Funktionswäsche: Wie lassen sich Performance und Nachhaltigkeit verbinden?

Insbesondere in der kälteren Jahreszeit ist Funktionswäsche viel gefragt, denn wer beim Sport sowohl warm als auch trocken bleiben will, kommt mit Kleidung aus Baumwolle schnell an Grenzen. Das österreichische Unternehmen Löffler hat in den 70er Jahren das Material transtex® entwickelt, das eine besonders gute Wärmeregulierung bietet. Das Material enthält allerdings unter Anderem die Synthetikfaser Polypropylen. Nun stellt der Sporthersteller eine nachhaltigere Version vor: transtex® Retr’x – mit recycelten Fasern und OEKO-TEX® „Made in Green“-Zertifizierung. Sieht so die Funktionswäsche der Zukunft aus?

Eine Frau sitzt auf einem grauen Boden: sie trägt graue Performance Funktionswäsche von der Sportmarke Löffler

Für Sportfans spielt Funktionswäsche eine entscheidende Rolle.

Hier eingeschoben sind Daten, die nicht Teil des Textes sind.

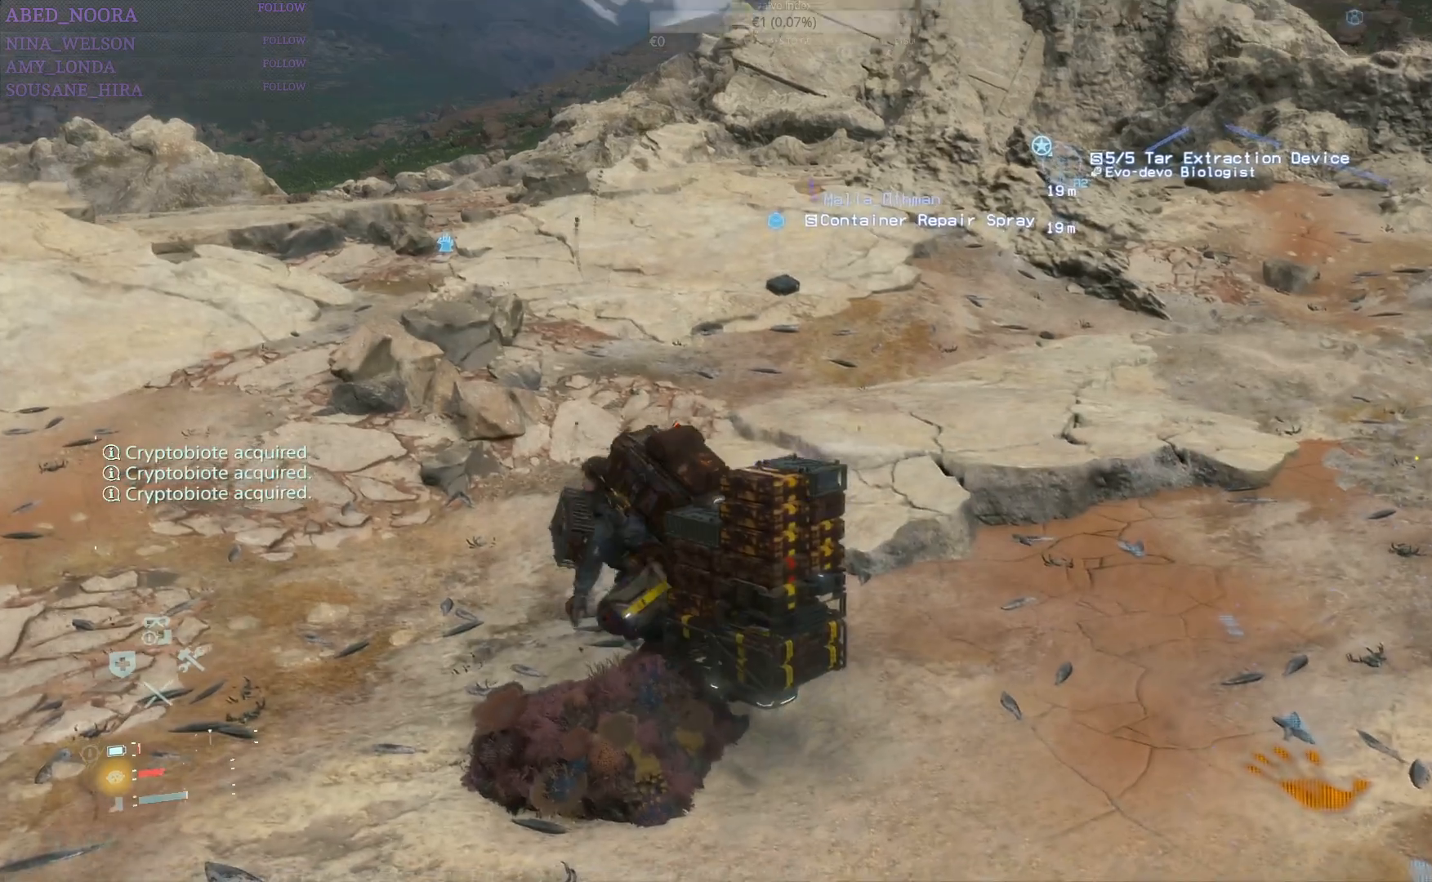
{"buttons": [], "left_stick": "up", "right_stick": "center", "events": [[133, "right_stick", "center"], [233, "L3", "down"], [367, "L3", "up"]]}
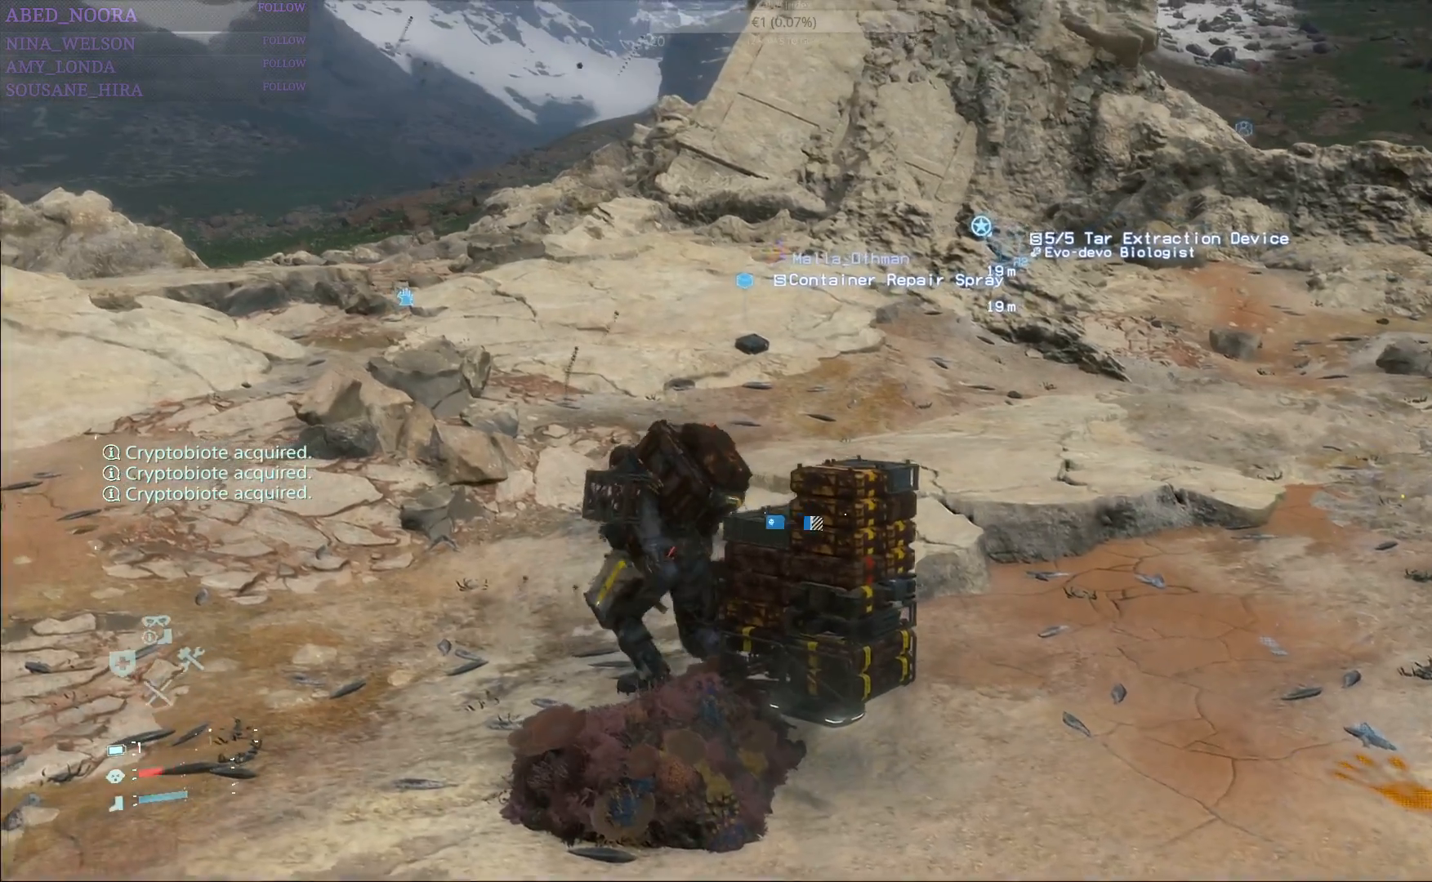
{"buttons": [], "left_stick": "up", "right_stick": "center", "events": []}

Sie liegt beim Sport als erste Schicht auf der Haut und kann bei Anstrengung dafür sorgen, dass der Körper weder auskühlt noch überhitzt. Dazu hat Funktionswäsche in der Regel eine Art Schweißtransport (von innen nach außen), um den Körper trocken zu halten. Außerdem soll sie in der Regel sehr bequem, leicht, gut transportierbar und elastisch sein, um sportlichen Leistungen nicht im Weg zu stehen. Stichwort: Performance Wear.

Um diese Funktionen zu erhalten, werden in der Textilbranche verschiedene Materialien und Materialmischungen genutzt:

– Naturfasern, wie zum Beispiel Merinowolle (isolierend, geruchshemmend, Selbstreinigungsfunktion)
– Kunstfasern, wie Polyester, Polypropylen oder Polyamid (schnelltrockend, leicht, gut zu reinigen)
– Mischgewebe, die Performance-Aspekte von beiden Faserarten vereinen sollen

Performance und Nachhaltigkeit – ein Widerspruch?

Der Sporthersteller Löffler hat sich vor 50 Jahren für die dritte Option, also das Mischgewebe, entschieden. Der unternehmenseigen entwickelte Stoff transtex® besteht aus einem zweischichtigen Gestrick: als innere Schicht wird Polypropylen aufgrund der sehr geringen Feuchtigkeitsaufnahme genutzt und als äußere Schicht Baumwolle, die die Feuchtigkeit speichert. So entsteht der Effekt des Schweißtransports und die Haut bleibt trocken. Diese Kombination aus Materialien verbunden mit der Stricktechnik brachte ein Level von textiler Performance mit sich, das im Sportbekleidungsbereich schnell sehr beliebt wurde. Inzwischen werden für die äußere Schicht neben Baumwolle auch Modal, Tencel oder Merinowolle genutzt.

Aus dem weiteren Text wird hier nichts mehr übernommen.